Sementara itu, Wooseok menghela nafas, lalu terduduk lesu di sofa, "Hmm, aku bisa apa? dia memang orang yang sibuk,"
***
Pukul dua pagi, Wooseok gelisah. Dia tak bisa tidur sama sekali. Wooseok bangun, berbaring, bangun lagi, berbaring lagi. Itu dia lakukan terus menerus, bahkan hingga lelah. Namun, dia masih saja tak bisa memejamkan matanya.
"Ah, aku sama sekali tak bisa tidur. Apa Joana sudah pulang dari luar kota?"
Wooseok memeriksa gawainya dan melihat Jam, "Pukul dua pagi? dia pasti sudah pulang. Apa dia sedang tidur? apa aku harus kirim pesan?"
Wooseok berpikir beberapa saat. Dia terus saja menatap gawainya, dengan ragu-ragu dia menekan nomer Joana dan menulis pesan singkat.

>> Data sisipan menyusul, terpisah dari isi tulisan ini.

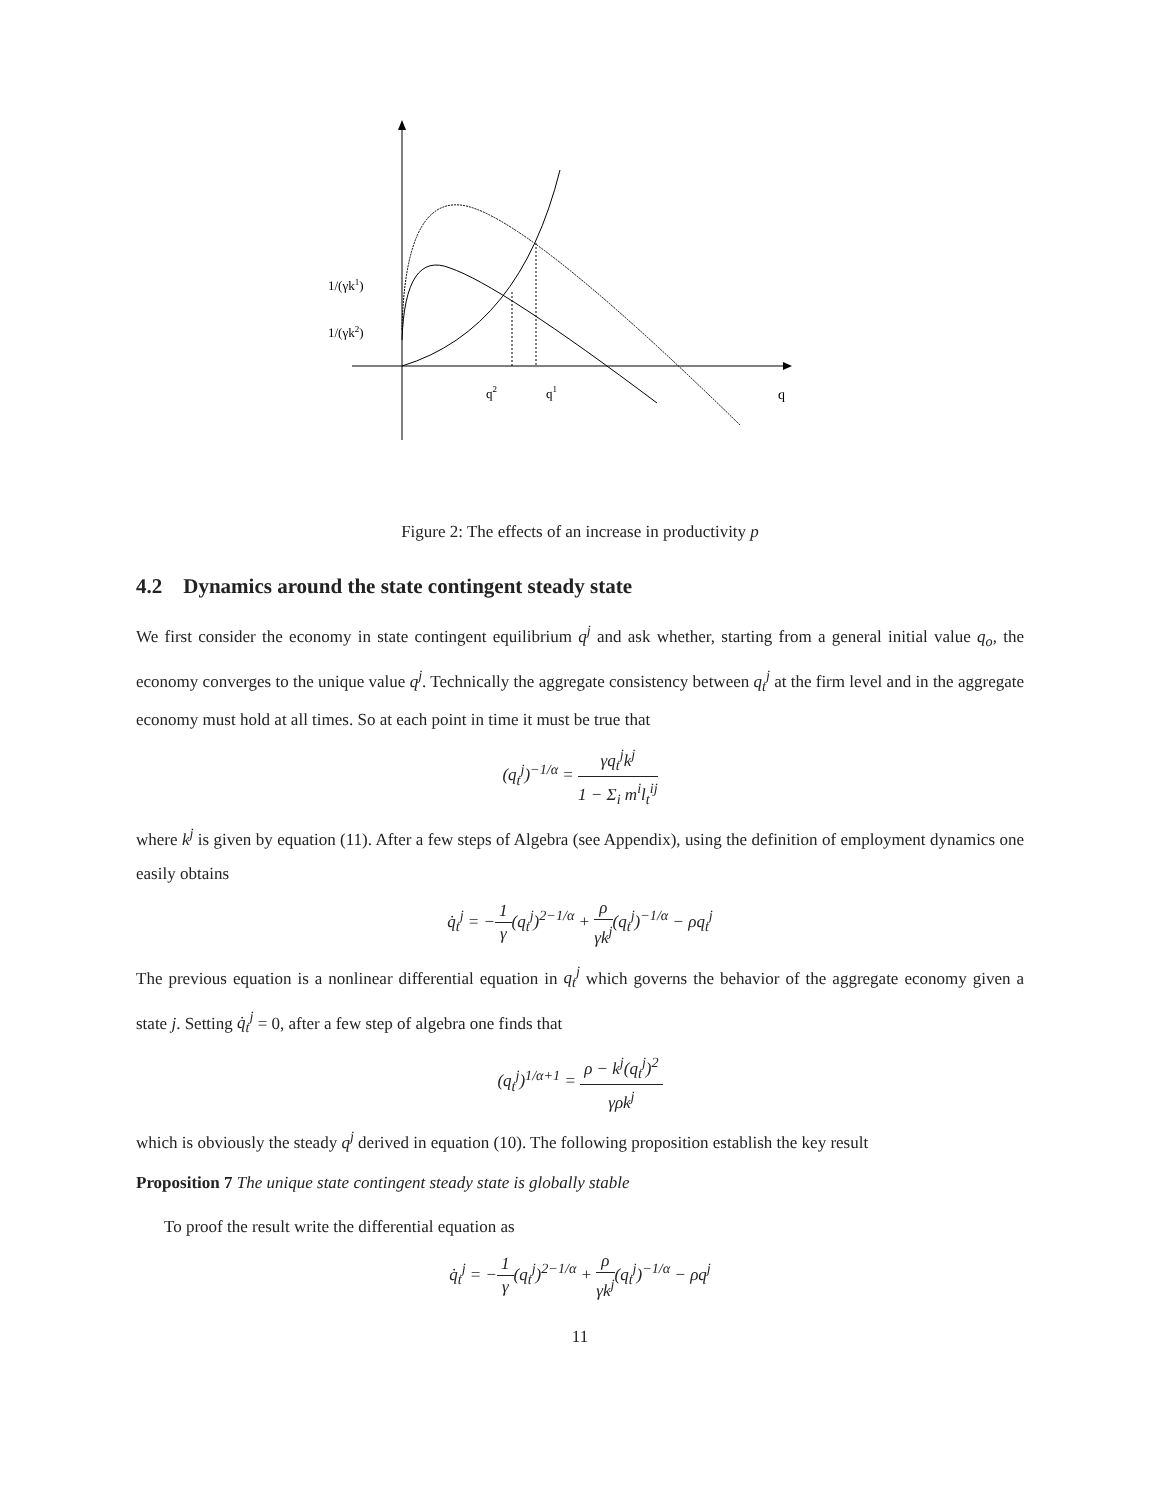1/(γk1)
1/(γk2)
q2
q1
q
Figure 2: The effects of an increase in productivity p
4.2 Dynamics around the state contingent steady state
We first consider the economy in state contingent equilibrium q<sup>j</sup> and ask whether, starting from a general initial value q<sub>o</sub>, the economy converges to the unique value q<sup>j</sup>. Technically the aggregate consistency between q<sub>t</sub><sup>j</sup> at the firm level and in the aggregate economy must hold at all times. So at each point in time it must be true that
(q<sub>t</sub><sup>j</sup>)<sup>−1/α</sup> = γq<sub>t</sub><sup>j</sup>k<sup>j</sup> 1 − Σ<sub>i</sub> m<sup>i</sup>l<sub>t</sub><sup>ij</sup>
where k<sup>j</sup> is given by equation (11). After a few steps of Algebra (see Appendix), using the definition of employment dynamics one easily obtains
q̇<sub>t</sub><sup>j</sup> = −1 γ(q<sub>t</sub><sup>j</sup>)<sup>2−1/α</sup> + ρ γk<sup>j</sup>(q<sub>t</sub><sup>j</sup>)<sup>−1/α</sup> − ρq<sub>t</sub><sup>j</sup>
The previous equation is a nonlinear differential equation in q<sub>t</sub><sup>j</sup> which governs the behavior of the aggregate economy given a state j. Setting q̇<sub>t</sub><sup>j</sup> = 0, after a few step of algebra one finds that
(q<sub>t</sub><sup>j</sup>)<sup>1/α+1</sup> = ρ − k<sup>j</sup>(q<sub>t</sub><sup>j</sup>)<sup>2</sup> γρk<sup>j</sup>
which is obviously the steady q<sup>j</sup> derived in equation (10). The following proposition establish the key result
Proposition 7 The unique state contingent steady state is globally stable
To proof the result write the differential equation as
q̇<sub>t</sub><sup>j</sup> = −1 γ(q<sub>t</sub><sup>j</sup>)<sup>2−1/α</sup> + ρ γk<sup>j</sup>(q<sub>t</sub><sup>j</sup>)<sup>−1/α</sup> − ρq<sup>j</sup>
11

"Joana, kau sudah pulang? apa kau tidur?"
Wooseok menunggu balasan dengan gelisah. Dia terus saja menatap jam di gawainya, "Lima menit ..." gumam Wooseok, belum ada balasan dari Joana, "Sepuluh menit ..." Wooseok mengacak rambutnya, lalu menutupi dirinya dengan selimut. Beberapa saat kemudian, dia kembali menatap gawainya, "Lima belas menit, sepertinya dia sudah tidur ..."
Ting! tiba-tiba gawai Wooseok berbunyi. Wooseok segera duduk lalu membuka pesan di gawainya dengan tak sabar.

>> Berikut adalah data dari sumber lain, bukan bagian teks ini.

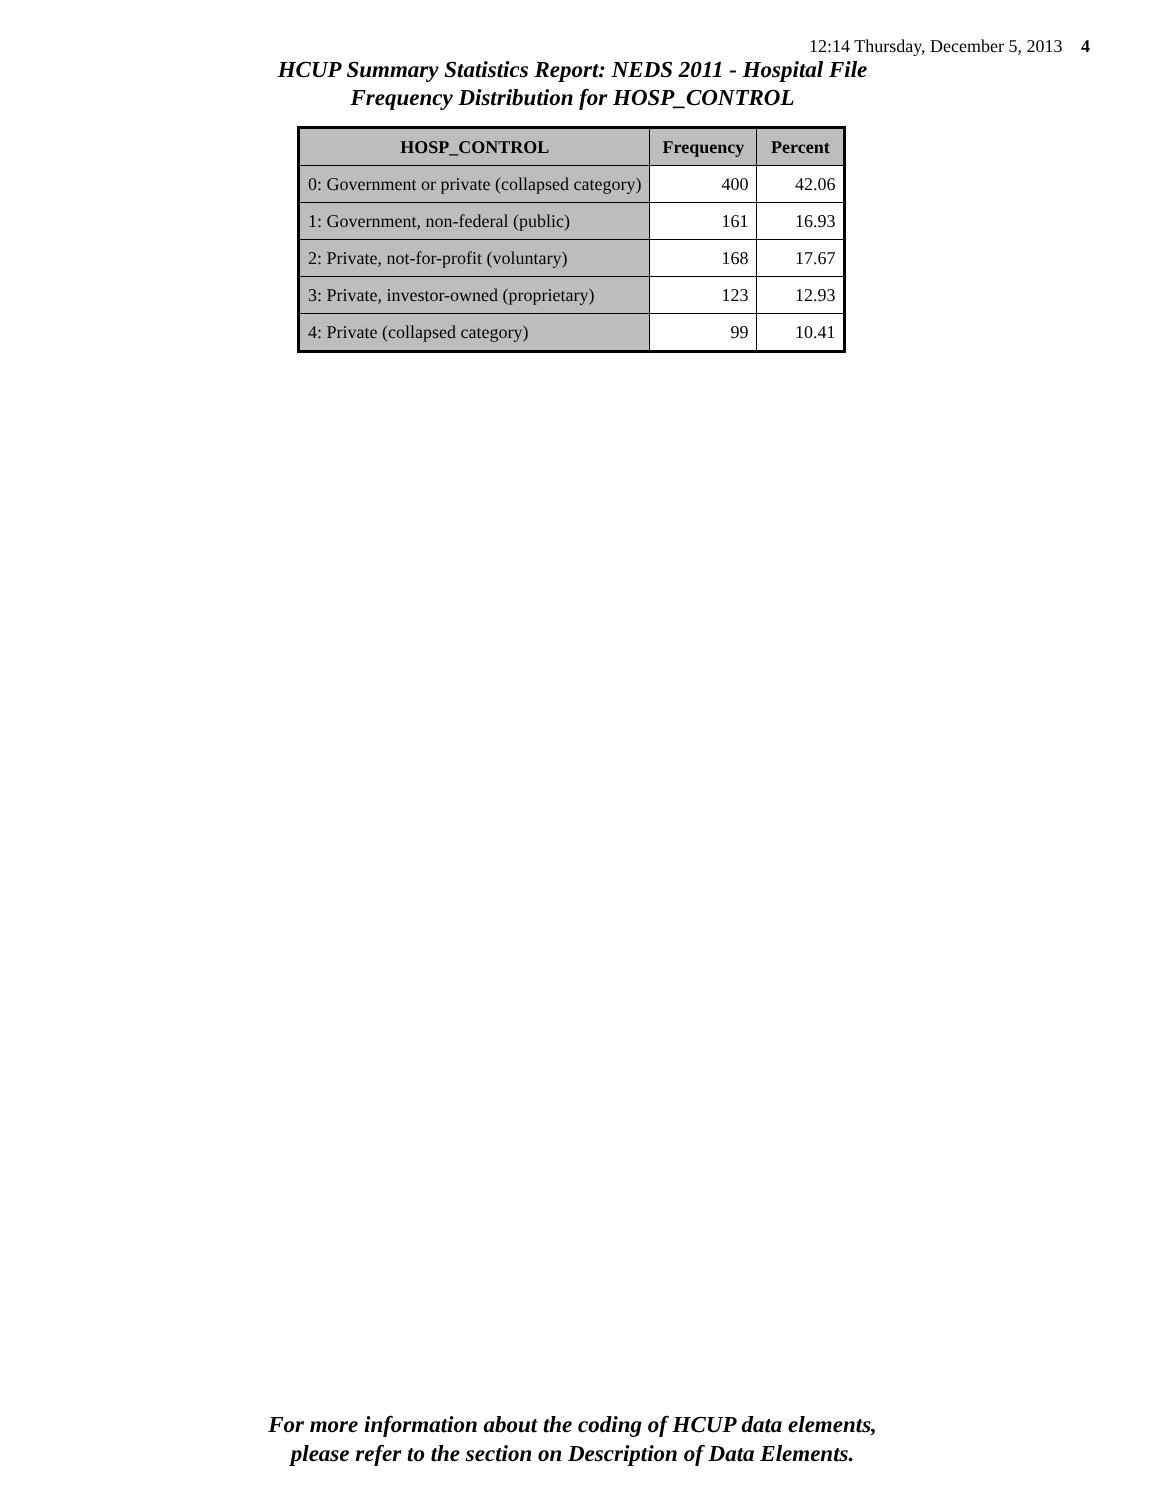12:14 Thursday, December 5, 2013 4
HCUP Summary Statistics Report: NEDS 2011 - Hospital File
Frequency Distribution for HOSP_CONTROL
| HOSP_CONTROL | Frequency | Percent |
| --- | --- | --- |
| 0: Government or private (collapsed category) | 400 | 42.06 |
| 1: Government, non-federal (public) | 161 | 16.93 |
| 2: Private, not-for-profit (voluntary) | 168 | 17.67 |
| 3: Private, investor-owned (proprietary) | 123 | 12.93 |
| 4: Private (collapsed category) | 99 | 10.41 |
For more information about the coding of HCUP data elements,
please refer to the section on Description of Data Elements.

"Sudah. Aku sekarang mau tidur,"
Balasan Joana membuat Wooseok berlonjak, "Dia balas pesanku! ehem ... kalau begitu aku balas lagi,"
"Ah, kau sudah pulang ternyata, pesawat pukul berapa?"

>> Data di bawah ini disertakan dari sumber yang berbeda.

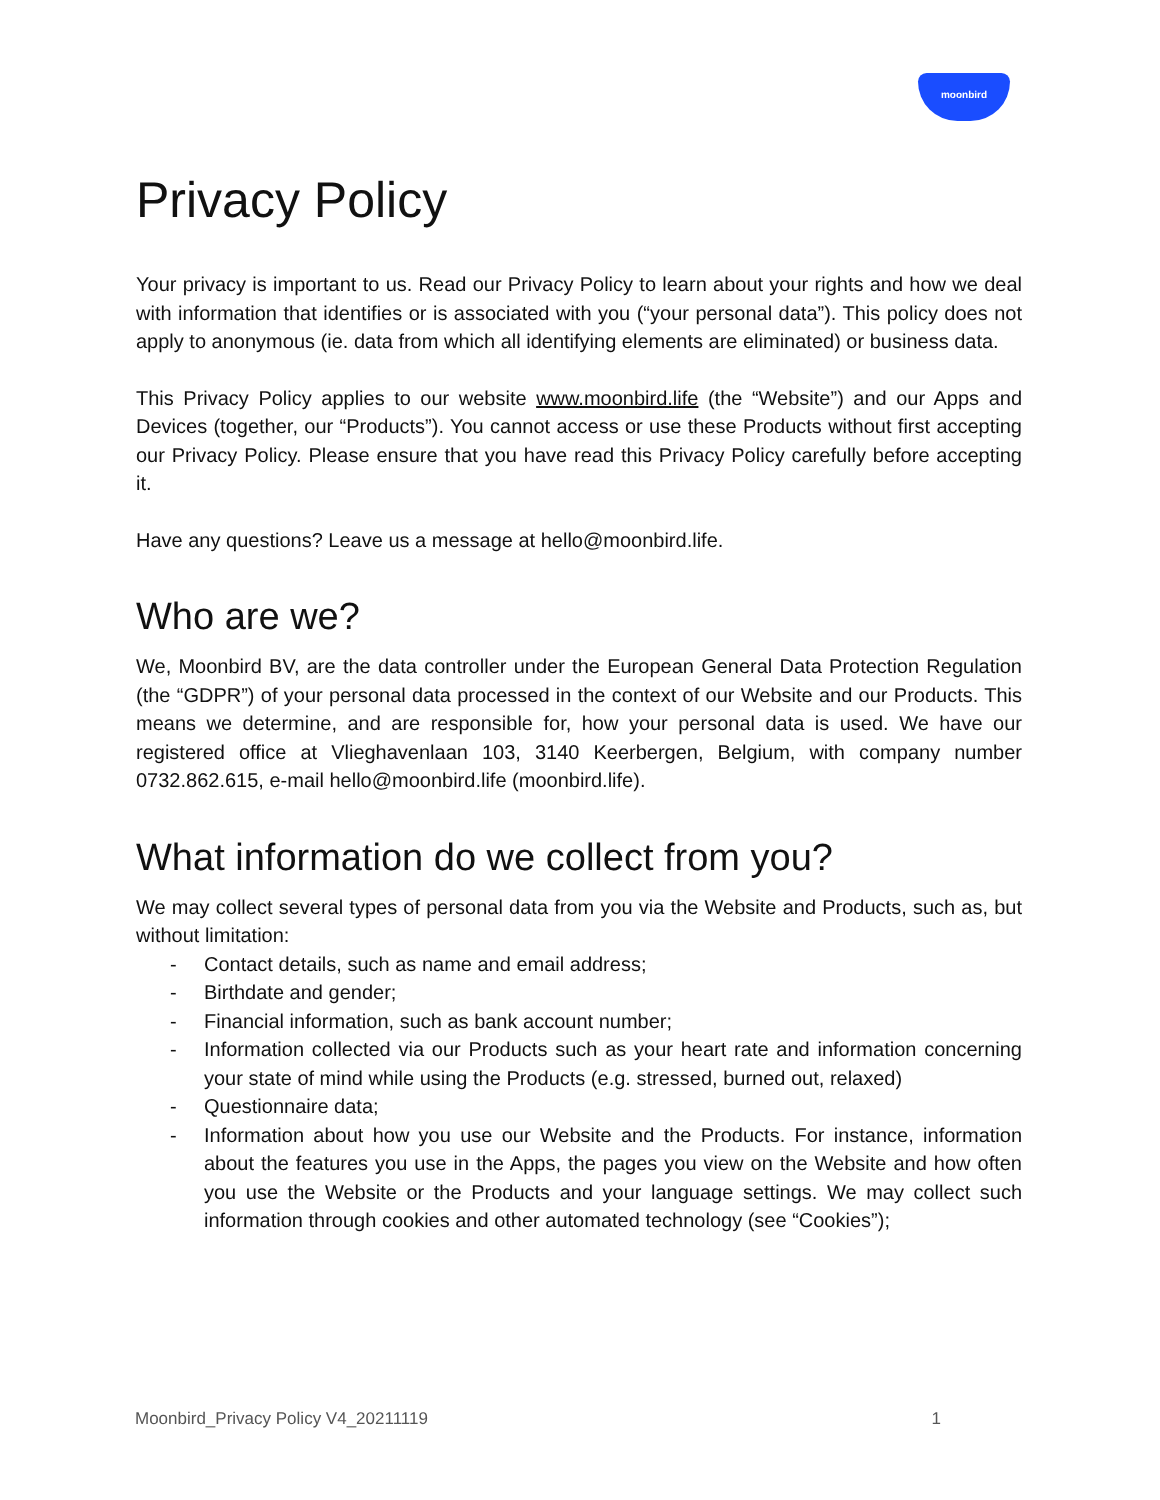moonbird
Privacy Policy
Your privacy is important to us. Read our Privacy Policy to learn about your rights and how we deal with information that identifies or is associated with you (“your personal data”). This policy does not apply to anonymous (ie. data from which all identifying elements are eliminated) or business data.
This Privacy Policy applies to our website www.moonbird.life (the “Website”) and our Apps and Devices (together, our “Products”). You cannot access or use these Products without first accepting our Privacy Policy. Please ensure that you have read this Privacy Policy carefully before accepting it.
Have any questions? Leave us a message at hello@moonbird.life.
Who are we?
We, Moonbird BV, are the data controller under the European General Data Protection Regulation (the “GDPR”) of your personal data processed in the context of our Website and our Products. This means we determine, and are responsible for, how your personal data is used. We have our registered office at Vlieghavenlaan 103, 3140 Keerbergen, Belgium, with company number 0732.862.615, e-mail hello@moonbird.life (moonbird.life).
What information do we collect from you?
We may collect several types of personal data from you via the Website and Products, such as, but without limitation:
- Contact details, such as name and email address;
- Birthdate and gender;
- Financial information, such as bank account number;
- Information collected via our Products such as your heart rate and information concerning your state of mind while using the Products (e.g. stressed, burned out, relaxed)
- Questionnaire data;
- Information about how you use our Website and the Products. For instance, information about the features you use in the Apps, the pages you view on the Website and how often you use the Website or the Products and your language settings. We may collect such information through cookies and other automated technology (see “Cookies”);
Moonbird_Privacy Policy V4_20211119 1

Wooseok segera mengirim pesannya, tak sampai tiga puluh detik, pesan itu dibalas.
"Pukul sepuluh."
Balas Joana singkat. Wooseok terdiam sejenak, "Sepertinya dia lelah," Wooseok mengetik lagi.
"Baiklah, selamat istirahat. Mimpi indah ..."
Wooseok kembali berbaring. Beberapa menit kemudian, gawai Wooseok berbunyi lagi.
"Kau juga ..." lima menit kemudian, pesan lain masuk, "Mimpi indah," (dilengkapi emotikon cium).
Wooseok tersenyum gembira, "Lee Joana ... Nona Jo ..." Wooseok menatap pesan tersebut hampir sepuluh menit lamanya.
***
Dua puluh lima menit kemudian, Joana meregangkan otot-ototnya, dan bersiap untuk tidur.
"Ya ampun, lelah sekali. Saatnya tidur," Joana hampir berbaring. Sebelum akhirnya tiba-tiba pintu kamar Joana terbuka.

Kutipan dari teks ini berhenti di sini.